Records from a collection

*** Begin section ***

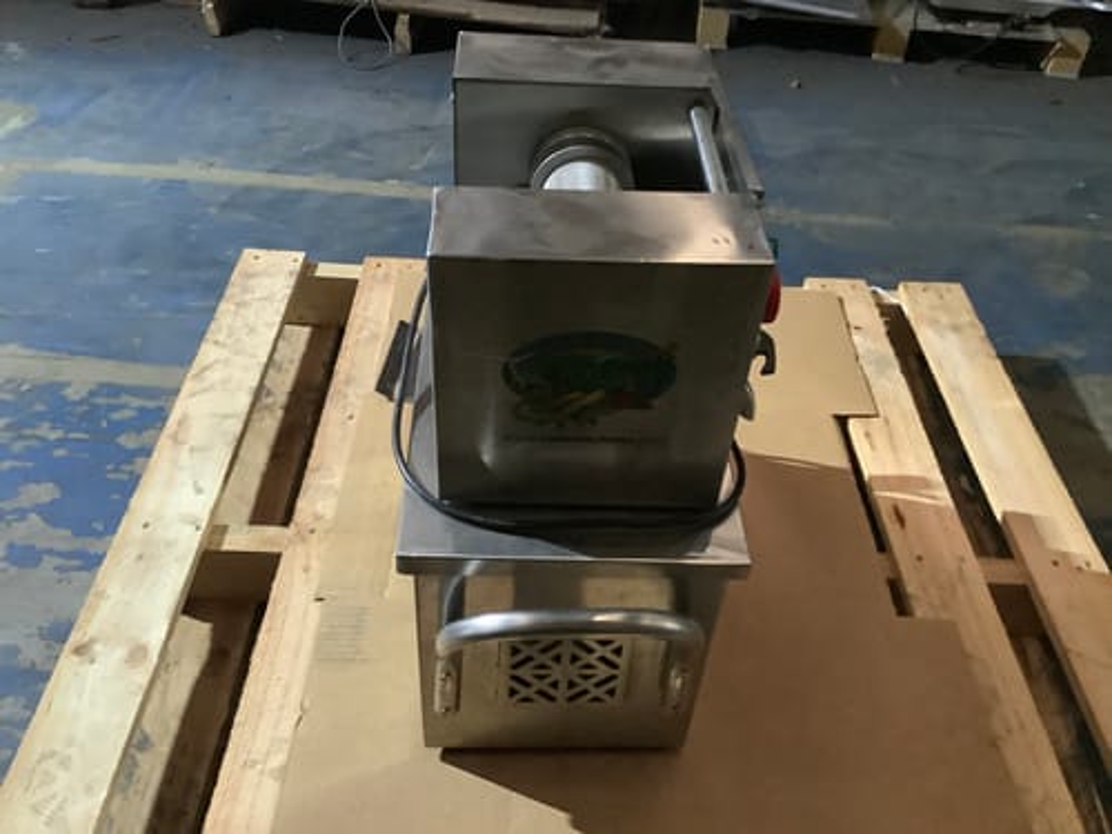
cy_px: 417
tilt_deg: -40.6
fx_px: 996
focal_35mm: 31
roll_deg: -1.7
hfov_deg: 58.4
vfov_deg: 45.4
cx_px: 556
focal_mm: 3.3
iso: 640
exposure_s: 1/25
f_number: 2.4
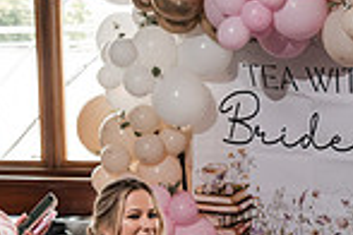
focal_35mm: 146
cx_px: 437
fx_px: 1431
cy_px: 320
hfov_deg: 13.6
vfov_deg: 9.2
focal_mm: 37
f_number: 4
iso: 800
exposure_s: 1/250
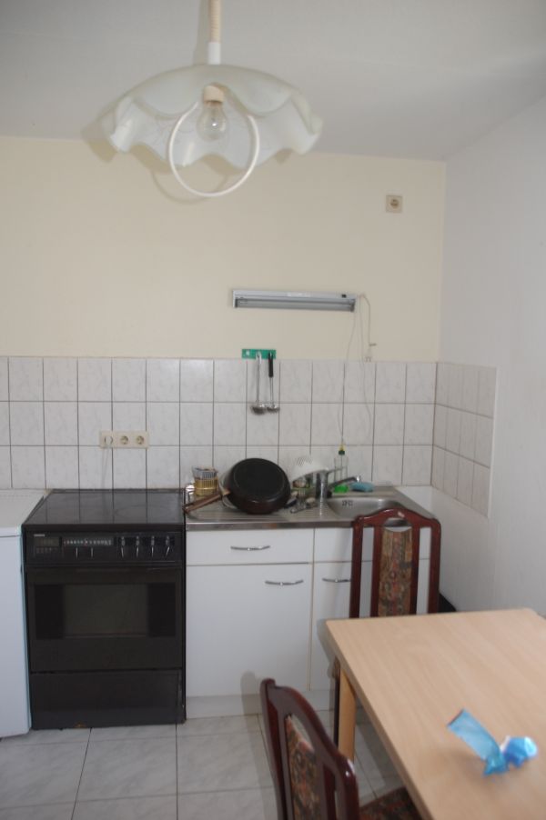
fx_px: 615
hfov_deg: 47.9
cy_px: 410
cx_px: 273
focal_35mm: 27
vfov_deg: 67.4
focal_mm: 18
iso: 400
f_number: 3.5
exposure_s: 1/60
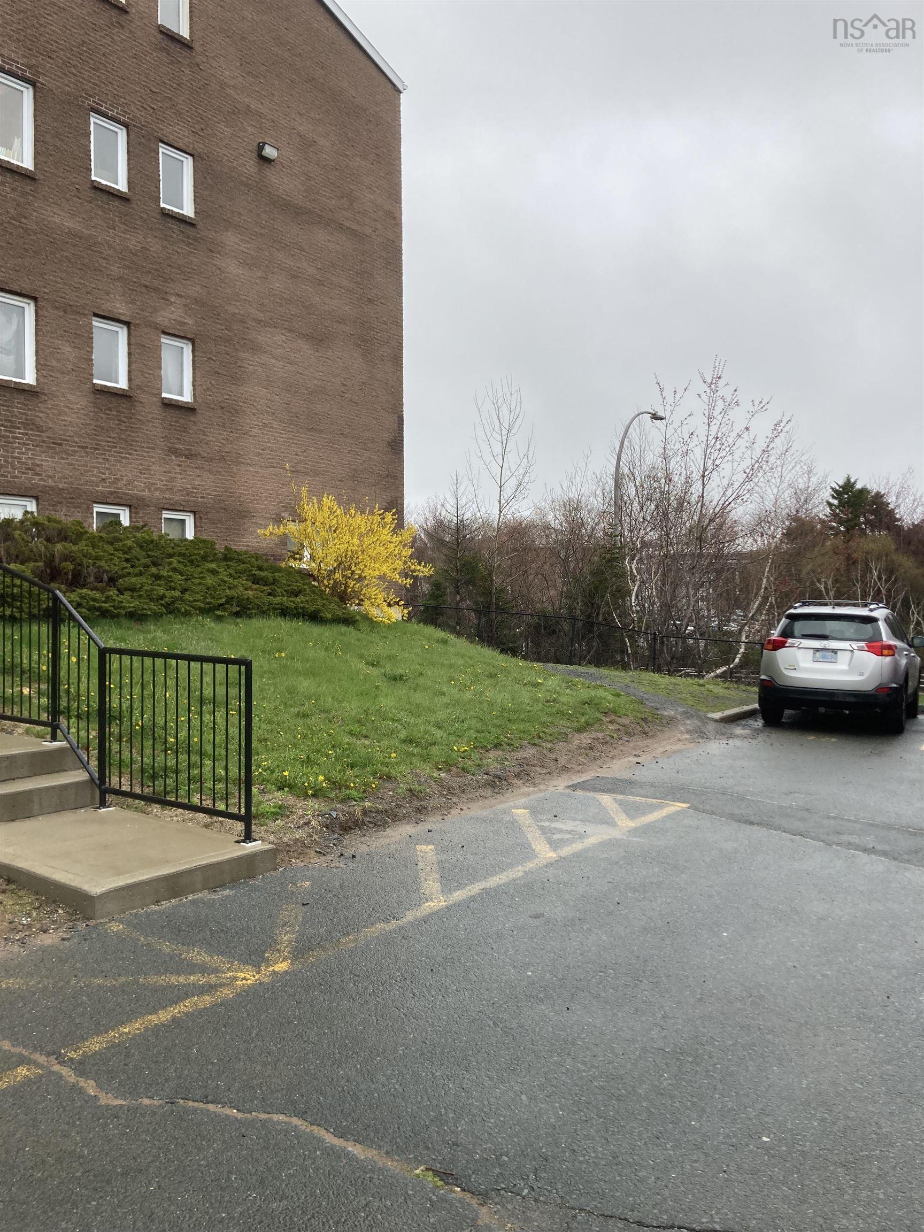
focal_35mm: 28
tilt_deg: -2.4
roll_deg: -1.9
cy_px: 616
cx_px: 462
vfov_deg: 63.4
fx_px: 997
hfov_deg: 49.7
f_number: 1.8
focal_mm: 3.99
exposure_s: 1/358
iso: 20
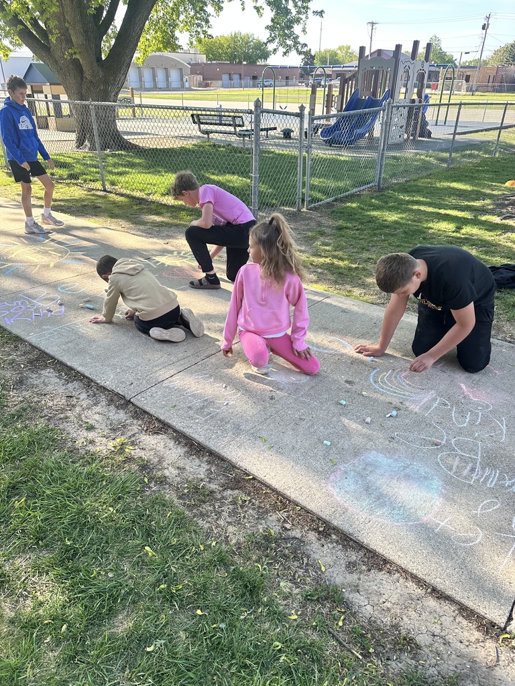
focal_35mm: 24
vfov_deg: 71.6
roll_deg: -1.6
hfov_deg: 56.8
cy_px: 343
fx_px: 476
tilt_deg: -27.8
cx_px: 258
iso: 80
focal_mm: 6.86
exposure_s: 1/564
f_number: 1.78
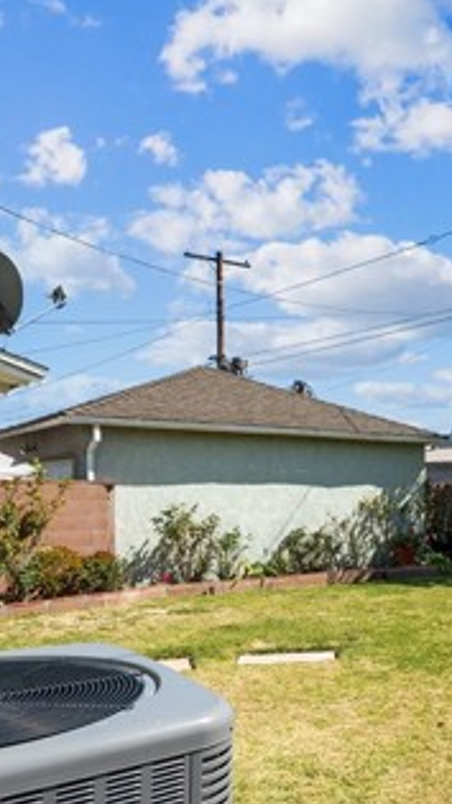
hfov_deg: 32.0
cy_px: 457
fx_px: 725
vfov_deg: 57.8
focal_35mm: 34
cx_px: 449
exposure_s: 1/800
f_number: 9
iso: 250
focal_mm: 16
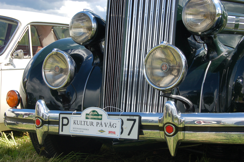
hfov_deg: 35.1
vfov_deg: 23.7
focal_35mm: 57
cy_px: 81
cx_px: 122
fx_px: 386
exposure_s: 1/250
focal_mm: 38
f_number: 8
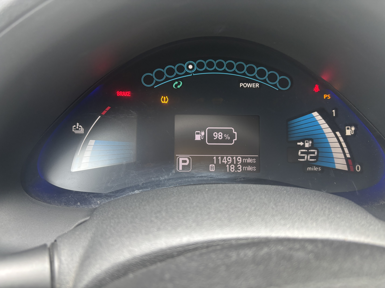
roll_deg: -2.9
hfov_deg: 67.3
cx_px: 192
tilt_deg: -29.4
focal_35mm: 26
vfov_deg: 53.1
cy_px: 144
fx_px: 289
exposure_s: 1/61
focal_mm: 5.96
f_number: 1.6
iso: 125
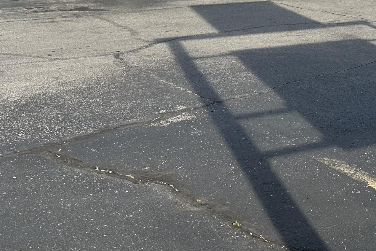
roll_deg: +0.5
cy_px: -26
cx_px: 318
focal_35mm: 59
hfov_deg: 32.7
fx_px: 616
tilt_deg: -2.8
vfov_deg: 21.8
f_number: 1.78
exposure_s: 1/3861
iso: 80
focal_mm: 6.86
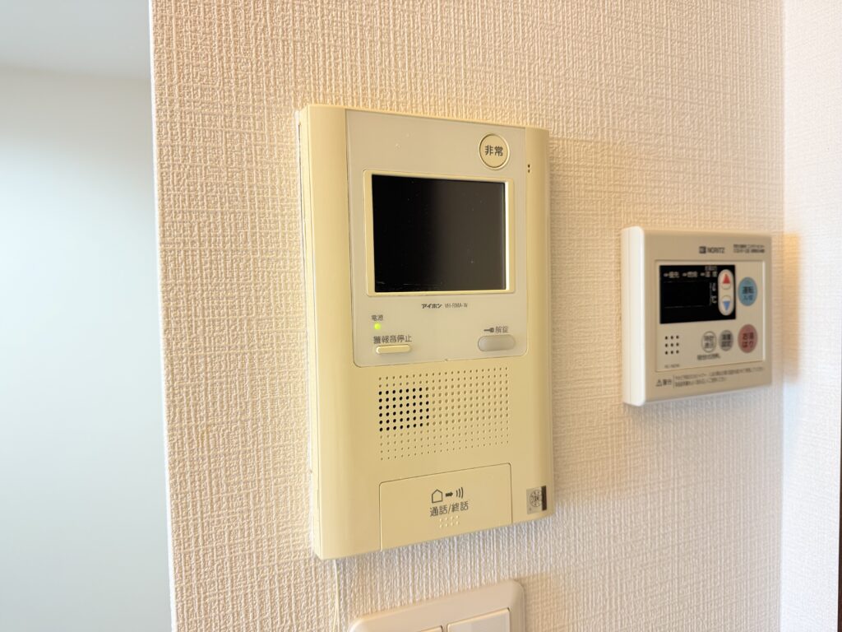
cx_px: 421
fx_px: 584
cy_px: 316
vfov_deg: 56.8
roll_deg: +0.4
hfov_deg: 71.6
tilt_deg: -3.2
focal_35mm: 24
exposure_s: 1/50
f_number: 1.78
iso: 160
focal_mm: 6.76
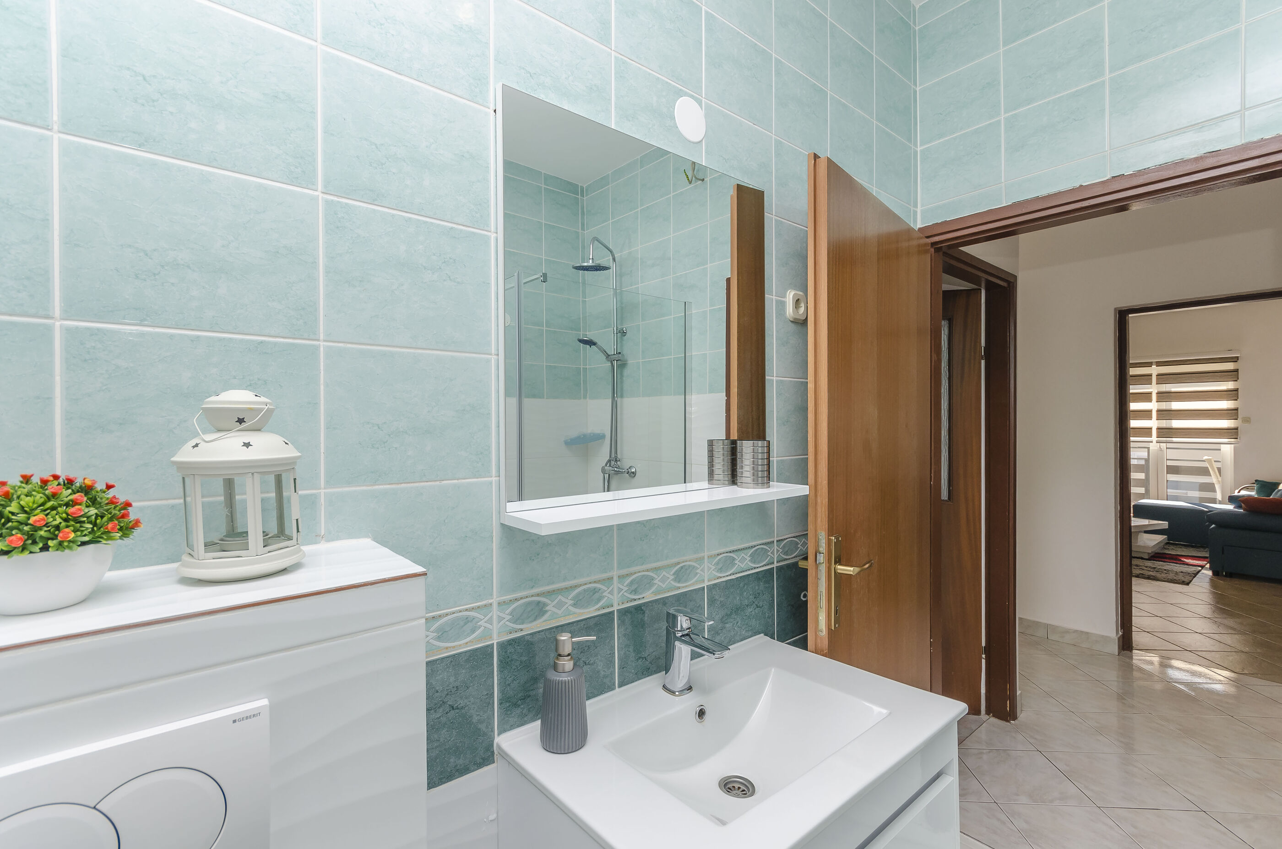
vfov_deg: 77.1
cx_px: 641
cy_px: 424
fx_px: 533
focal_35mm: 15
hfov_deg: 100.5
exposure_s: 1/100
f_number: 9
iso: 100
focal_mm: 10
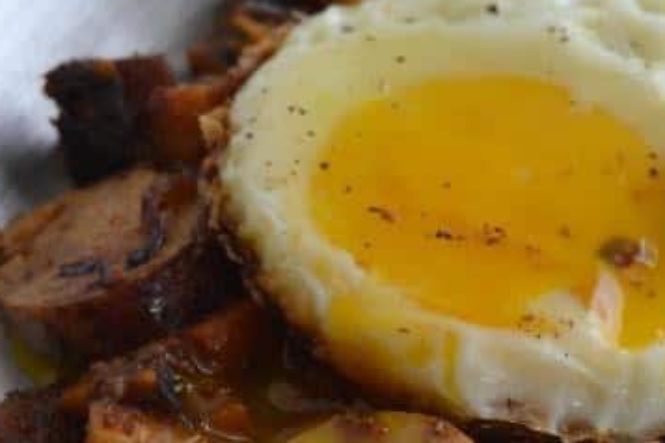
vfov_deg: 6.4
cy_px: 438
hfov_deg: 9.6
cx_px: 361
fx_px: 3971
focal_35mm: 215
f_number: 5.6
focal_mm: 50
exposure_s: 1/50
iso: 400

*** End section ***

▶ [DIRECTIVE] Print from the line containing "vfov_deg: 56.8" through the line containing "focal_mm: 10" in the data above, exactly as the lines stand, and omit every picture.

▶ [SOLUTION TO THIS TASK]
vfov_deg: 56.8
roll_deg: +0.4
hfov_deg: 71.6
tilt_deg: -3.2
focal_35mm: 24
exposure_s: 1/50
f_number: 1.78
iso: 160
focal_mm: 6.76
vfov_deg: 77.1
cx_px: 641
cy_px: 424
fx_px: 533
focal_35mm: 15
hfov_deg: 100.5
exposure_s: 1/100
f_number: 9
iso: 100
focal_mm: 10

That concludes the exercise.